*Job item*: Begin at the first line of the entries and stop after the line that contains "Rekrutmen Calon Anggota BAN PAUD dan". Reproduce those lines unchanged, including both the first line and that final line.

** Extracted information follows **

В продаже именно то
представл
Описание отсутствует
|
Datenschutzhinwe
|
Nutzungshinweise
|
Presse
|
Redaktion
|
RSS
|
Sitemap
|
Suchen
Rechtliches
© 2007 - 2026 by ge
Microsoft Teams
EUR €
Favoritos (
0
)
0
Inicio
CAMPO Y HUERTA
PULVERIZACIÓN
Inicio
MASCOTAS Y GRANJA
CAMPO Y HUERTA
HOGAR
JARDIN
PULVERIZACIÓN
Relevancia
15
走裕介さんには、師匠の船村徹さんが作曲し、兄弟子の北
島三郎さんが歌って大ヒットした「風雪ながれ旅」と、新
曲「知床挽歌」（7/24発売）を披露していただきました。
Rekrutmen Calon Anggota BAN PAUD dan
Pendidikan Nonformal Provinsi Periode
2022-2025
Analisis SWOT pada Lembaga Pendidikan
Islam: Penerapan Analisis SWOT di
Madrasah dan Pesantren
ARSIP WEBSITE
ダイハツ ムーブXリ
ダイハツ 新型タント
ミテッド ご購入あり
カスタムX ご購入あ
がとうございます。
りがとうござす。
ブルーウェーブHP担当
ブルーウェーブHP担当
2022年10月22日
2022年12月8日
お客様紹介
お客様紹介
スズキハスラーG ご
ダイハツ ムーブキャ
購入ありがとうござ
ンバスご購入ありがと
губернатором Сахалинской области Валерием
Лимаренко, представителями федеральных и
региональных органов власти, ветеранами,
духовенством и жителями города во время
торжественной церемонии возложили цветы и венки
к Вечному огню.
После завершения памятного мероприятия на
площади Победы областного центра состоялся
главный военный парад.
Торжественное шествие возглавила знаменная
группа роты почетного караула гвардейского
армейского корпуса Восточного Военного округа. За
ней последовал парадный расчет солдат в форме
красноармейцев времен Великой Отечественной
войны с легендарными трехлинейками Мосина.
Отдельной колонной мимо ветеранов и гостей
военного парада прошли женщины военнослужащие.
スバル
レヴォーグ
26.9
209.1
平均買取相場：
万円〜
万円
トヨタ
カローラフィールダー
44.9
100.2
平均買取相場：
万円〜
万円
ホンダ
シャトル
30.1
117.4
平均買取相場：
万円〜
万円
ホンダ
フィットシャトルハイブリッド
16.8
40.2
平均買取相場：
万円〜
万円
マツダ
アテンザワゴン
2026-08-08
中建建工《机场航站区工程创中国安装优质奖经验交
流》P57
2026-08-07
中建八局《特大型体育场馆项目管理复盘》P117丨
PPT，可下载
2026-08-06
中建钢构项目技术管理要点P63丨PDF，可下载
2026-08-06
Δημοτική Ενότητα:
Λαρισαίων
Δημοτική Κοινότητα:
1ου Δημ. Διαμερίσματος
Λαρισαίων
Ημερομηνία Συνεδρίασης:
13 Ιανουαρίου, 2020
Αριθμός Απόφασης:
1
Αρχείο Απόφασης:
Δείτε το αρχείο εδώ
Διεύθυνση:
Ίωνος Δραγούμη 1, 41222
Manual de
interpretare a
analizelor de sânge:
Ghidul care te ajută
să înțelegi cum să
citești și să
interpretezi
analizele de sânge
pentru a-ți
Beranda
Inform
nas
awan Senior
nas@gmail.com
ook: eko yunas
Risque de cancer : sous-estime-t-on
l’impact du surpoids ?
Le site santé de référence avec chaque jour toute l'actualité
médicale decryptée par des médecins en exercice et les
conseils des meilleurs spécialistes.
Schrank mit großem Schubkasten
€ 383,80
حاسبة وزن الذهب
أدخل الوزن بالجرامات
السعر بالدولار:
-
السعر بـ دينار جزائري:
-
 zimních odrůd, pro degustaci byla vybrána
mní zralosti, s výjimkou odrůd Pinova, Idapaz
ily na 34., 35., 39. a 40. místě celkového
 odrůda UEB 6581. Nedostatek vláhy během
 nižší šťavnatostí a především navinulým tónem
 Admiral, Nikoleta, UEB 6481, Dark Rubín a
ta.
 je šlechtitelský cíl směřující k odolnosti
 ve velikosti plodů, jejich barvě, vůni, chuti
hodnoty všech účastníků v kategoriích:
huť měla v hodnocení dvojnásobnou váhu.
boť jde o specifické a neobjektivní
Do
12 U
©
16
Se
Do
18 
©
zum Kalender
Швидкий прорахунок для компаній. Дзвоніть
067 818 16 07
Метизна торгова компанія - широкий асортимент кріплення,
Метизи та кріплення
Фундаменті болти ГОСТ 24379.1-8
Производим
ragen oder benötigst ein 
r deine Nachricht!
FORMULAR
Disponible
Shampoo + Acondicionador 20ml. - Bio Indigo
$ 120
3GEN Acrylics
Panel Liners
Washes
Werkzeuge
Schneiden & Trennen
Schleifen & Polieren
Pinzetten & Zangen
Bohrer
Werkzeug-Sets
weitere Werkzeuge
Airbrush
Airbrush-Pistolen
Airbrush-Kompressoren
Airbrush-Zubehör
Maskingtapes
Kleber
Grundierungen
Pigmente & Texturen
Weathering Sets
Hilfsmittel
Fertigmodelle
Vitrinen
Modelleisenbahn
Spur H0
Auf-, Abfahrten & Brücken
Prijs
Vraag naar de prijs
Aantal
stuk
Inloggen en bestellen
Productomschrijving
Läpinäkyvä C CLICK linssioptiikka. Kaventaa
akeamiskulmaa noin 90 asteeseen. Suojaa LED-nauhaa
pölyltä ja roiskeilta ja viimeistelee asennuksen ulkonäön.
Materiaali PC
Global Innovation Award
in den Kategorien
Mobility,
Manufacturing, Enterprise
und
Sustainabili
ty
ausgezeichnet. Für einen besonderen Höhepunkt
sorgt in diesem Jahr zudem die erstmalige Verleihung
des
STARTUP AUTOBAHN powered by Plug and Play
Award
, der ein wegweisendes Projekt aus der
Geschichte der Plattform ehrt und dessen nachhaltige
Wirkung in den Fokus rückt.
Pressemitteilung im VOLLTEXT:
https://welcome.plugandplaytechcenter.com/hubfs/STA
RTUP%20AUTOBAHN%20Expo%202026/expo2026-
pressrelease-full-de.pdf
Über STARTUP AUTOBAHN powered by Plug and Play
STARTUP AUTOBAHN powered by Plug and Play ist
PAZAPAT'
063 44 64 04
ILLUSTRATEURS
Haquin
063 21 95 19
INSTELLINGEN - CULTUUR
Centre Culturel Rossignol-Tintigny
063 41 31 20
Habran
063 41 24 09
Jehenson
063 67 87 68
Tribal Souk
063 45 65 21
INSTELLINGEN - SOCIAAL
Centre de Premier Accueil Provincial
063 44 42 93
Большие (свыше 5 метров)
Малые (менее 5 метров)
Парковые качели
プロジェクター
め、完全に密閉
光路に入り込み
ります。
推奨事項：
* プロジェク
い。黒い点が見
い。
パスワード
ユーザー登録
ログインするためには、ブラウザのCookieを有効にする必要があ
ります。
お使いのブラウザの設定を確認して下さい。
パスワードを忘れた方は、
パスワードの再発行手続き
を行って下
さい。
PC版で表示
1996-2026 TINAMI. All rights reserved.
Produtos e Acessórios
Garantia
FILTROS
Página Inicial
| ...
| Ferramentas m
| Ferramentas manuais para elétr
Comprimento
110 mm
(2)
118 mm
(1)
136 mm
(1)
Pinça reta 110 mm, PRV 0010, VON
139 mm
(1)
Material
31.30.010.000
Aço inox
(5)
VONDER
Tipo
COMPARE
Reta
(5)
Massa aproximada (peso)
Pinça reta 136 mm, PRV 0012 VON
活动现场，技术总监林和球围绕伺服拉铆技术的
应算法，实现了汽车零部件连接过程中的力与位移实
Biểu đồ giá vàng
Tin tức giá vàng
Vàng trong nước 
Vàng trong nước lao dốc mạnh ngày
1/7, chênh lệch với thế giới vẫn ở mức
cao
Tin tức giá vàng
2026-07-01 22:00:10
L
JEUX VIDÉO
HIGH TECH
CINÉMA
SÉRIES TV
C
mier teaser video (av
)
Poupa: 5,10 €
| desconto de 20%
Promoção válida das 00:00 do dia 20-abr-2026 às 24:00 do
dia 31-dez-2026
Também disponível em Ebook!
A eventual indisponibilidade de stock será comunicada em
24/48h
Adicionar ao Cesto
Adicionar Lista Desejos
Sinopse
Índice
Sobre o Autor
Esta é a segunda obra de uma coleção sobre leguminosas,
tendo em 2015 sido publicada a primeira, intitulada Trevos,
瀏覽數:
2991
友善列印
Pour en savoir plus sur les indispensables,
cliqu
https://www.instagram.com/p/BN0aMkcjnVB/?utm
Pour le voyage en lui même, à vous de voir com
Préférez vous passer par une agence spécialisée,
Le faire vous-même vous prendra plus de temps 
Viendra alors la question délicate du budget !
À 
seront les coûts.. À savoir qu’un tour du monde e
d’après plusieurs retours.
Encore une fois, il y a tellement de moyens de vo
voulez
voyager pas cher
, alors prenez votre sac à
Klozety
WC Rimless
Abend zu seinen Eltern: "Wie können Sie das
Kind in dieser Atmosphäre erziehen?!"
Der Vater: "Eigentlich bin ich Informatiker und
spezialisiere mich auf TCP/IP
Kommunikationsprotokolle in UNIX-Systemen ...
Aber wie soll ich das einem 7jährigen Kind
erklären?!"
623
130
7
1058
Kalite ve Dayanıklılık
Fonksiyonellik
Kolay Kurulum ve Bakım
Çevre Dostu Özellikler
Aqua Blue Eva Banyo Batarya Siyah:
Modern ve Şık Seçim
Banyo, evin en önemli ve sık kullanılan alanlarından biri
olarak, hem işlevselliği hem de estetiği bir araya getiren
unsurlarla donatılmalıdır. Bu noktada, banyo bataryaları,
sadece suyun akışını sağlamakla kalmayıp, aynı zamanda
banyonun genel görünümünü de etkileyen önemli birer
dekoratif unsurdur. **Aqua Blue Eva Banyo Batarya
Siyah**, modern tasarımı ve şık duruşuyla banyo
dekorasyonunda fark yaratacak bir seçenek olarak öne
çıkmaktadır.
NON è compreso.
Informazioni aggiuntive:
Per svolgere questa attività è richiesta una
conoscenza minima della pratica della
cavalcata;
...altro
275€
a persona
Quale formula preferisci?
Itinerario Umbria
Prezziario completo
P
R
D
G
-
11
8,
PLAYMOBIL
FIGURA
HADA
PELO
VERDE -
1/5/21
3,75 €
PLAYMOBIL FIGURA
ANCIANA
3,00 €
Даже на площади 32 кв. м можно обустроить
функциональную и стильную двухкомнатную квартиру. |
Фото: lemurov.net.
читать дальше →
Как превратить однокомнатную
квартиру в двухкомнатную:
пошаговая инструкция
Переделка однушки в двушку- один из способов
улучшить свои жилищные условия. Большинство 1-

** End of Extracted information **

*Completed task*:
В продаже именно то
представл
Описание отсутствует
|
Datenschutzhinwe
|
Nutzungshinweise
|
Presse
|
Redaktion
|
RSS
|
Sitemap
|
Suchen
Rechtliches
© 2007 - 2026 by ge
Microsoft Teams
EUR €
Favoritos (
0
)
0
Inicio
CAMPO Y HUERTA
PULVERIZACIÓN
Inicio
MASCOTAS Y GRANJA
CAMPO Y HUERTA
HOGAR
JARDIN
PULVERIZACIÓN
Relevancia
15
走裕介さんには、師匠の船村徹さんが作曲し、兄弟子の北
島三郎さんが歌って大ヒットした「風雪ながれ旅」と、新
曲「知床挽歌」（7/24発売）を披露していただきました。
Rekrutmen Calon Anggota BAN PAUD dan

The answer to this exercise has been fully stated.